La fièvre Q reste largement sous-diagnostiquée en France. Elle toucherait pourtant près de 50 % des élevages caprins. Un comité d’experts coprésidé par Raphaël Guatteo, docteur vétérinaire et professeur à Oniris, s’est mis en place pour pallier ce déficit.
La fièvre Q touche plus de la moitié des troupeaux caprins et ovins, alors que près de 30 % des troupeaux bovins seraient concernés. C’est une zoonose, c’est-à-dire une maladie transmissible à l’Homme qui peut nécessiter un traitement, voire une hospitalisation ou causer des avortements chez la femme. Le mode privilégié de contamination des animaux et de l’Homme est l’inhalation de minuscules pseudo-spores de Coxiella burnetii. Extrêmement volatiles, celles-ci peuvent alors être transportées sur plusieurs kilomètres lors d’épandage de fumier ou de lisier. En élevage, cette maladie est régulièrement associée à des vagues d’avortements, des problèmes de reproduction, voire une mortalité néonatale. « Je participe à de nombreuses conférences sur ce sujet pour diffuser l’information auprès des éleveurs et des praticiens. Cette infection qui constitue une menace pour la santé animale, la performance des troupeaux et la santé humaine, reste encore trop fortement sous diagnostiquée », déplore le professeur Guatteo, qui copréside le comité d’experts formé pour travailler sur cette problématique.
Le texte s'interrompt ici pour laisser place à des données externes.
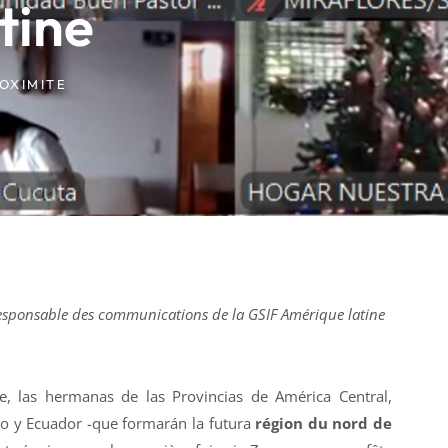
tine
ROXIMITE
sponsable des communications de la GSIF Amérique latine
e, las hermanas de las Provincias de América Central,
o y Ecuador -que formarán la futura
région du nord de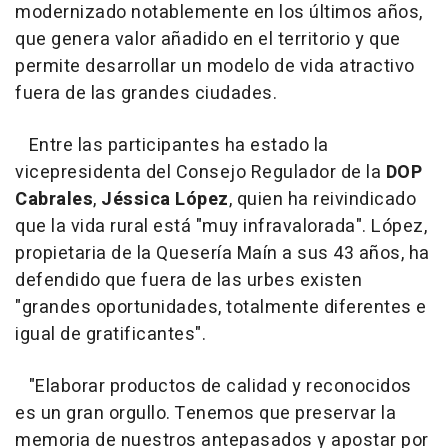
modernizado notablemente en los últimos años,
que genera valor añadido en el territorio y que
permite desarrollar un modelo de vida atractivo
fuera de las grandes ciudades.
Entre las participantes ha estado la
vicepresidenta del Consejo Regulador de la
DOP
Cabrales
,
Jéssica López
, quien ha reivindicado
que la vida rural está "muy infravalorada". López,
propietaria de la Quesería Maín a sus 43 años, ha
defendido que fuera de las urbes existen
"grandes oportunidades, totalmente diferentes e
igual de gratificantes".
"Elaborar productos de calidad y reconocidos
es un gran orgullo. Tenemos que preservar la
memoria de nuestros antepasados y apostar por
Ce groupe n’a pas vocation à conduire de nouvelles études. Dans un premier temps, il va chercher à améliorer la communication auprès des éleveurs, des vétérinaires et des médecins. Un sondage, effectué par l’organisme ViaVoice, est en cours de réalisation. Celui-ci vise à mieux appréhender le niveau de connaissances des professionnels de l’élevage et de la santé vétérinaire et humaine vis-à-vis de cette infection. Les résultats de cette enquête seront communiqués en début d’année 2021.
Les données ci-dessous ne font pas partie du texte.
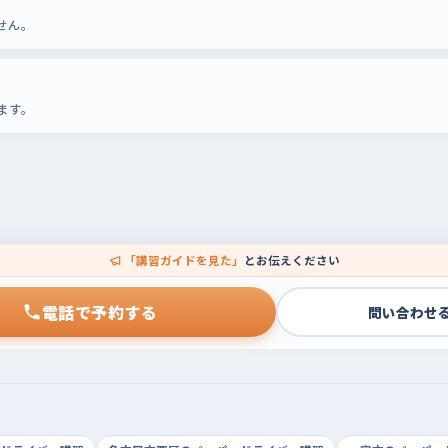
せん。
ます。
「講習ガイドを見た」
とお伝えください
電話で予約する
問い合わせ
L’épandage, source de contaminations
« Nous préparons des fiches explicatives concernant cette pathologie pour faire progresser le diagnostic. Nous souhaitons notamment nous adresser aux éleveurs, mais aussi aux ASV (auxiliaires spécialisés vétérinaires), qui ont souvent les éleveurs au téléphone. Il faut, qu’en cas d’avortements, ils pensent à rechercher la présence de fièvre Q. Fin décembre, la première fiche, destinée à fournir des conseils aux éleveurs appelés à recevoir du public, sera rédigée. » Outre ce volet communication, le comité réfléchit à des solutions très pratiques : « que faire des avortons et du placenta, sources de potentielles contaminations ? En théorie, ils doivent être collectés par le service d’équarrissage mais en pratique ce n’est pas le cas. L’expérience nous a également montré que l’épandage des fumiers et des lisiers infectés par Coxiella burnetii constitue une autre source de contamination. Quelle(s) recommandation(s) donner aux éleveurs ? Le brassage des lisiers pouvant conduire à la formation d’une brume aérosol contaminante, faut-il effectuer un traitement thermique ? ». Voilà quelques-unes des questions auxquelles le comité va chercher à répondre. De nombreux cas d’infection sont reportés chaque année avec parfois des cas de transmission à l’Homme. L’épidémie la plus grave a sévi aux Pays-Bas en 2009. Elle a été à l’origine de plus de 3 000 hospitalisations. Cette bactérie pathogène s’est propagée à partir de foyers de contamination situés dans des élevages caprins. Depuis, la vaccination contre la Fièvre Q est devenue obligatoire pour les troupeaux caprins néerlandais.
La création de ce comité multidisciplinaire, présidé par le Pr Raphaël Guatteo et le Dr Christophe Brard, associe également le Dr Kristel Gache, docteur vétérinaire, épidémiologiste GDS France, Renée de Crémoux, chef de projet à l’institut de l’Élevage et le Dr Éric Collin, vétérinaire, président de la commission épidémiologie de la SNGTV. Ce comité est notamment financé par Ceva Santé Animale.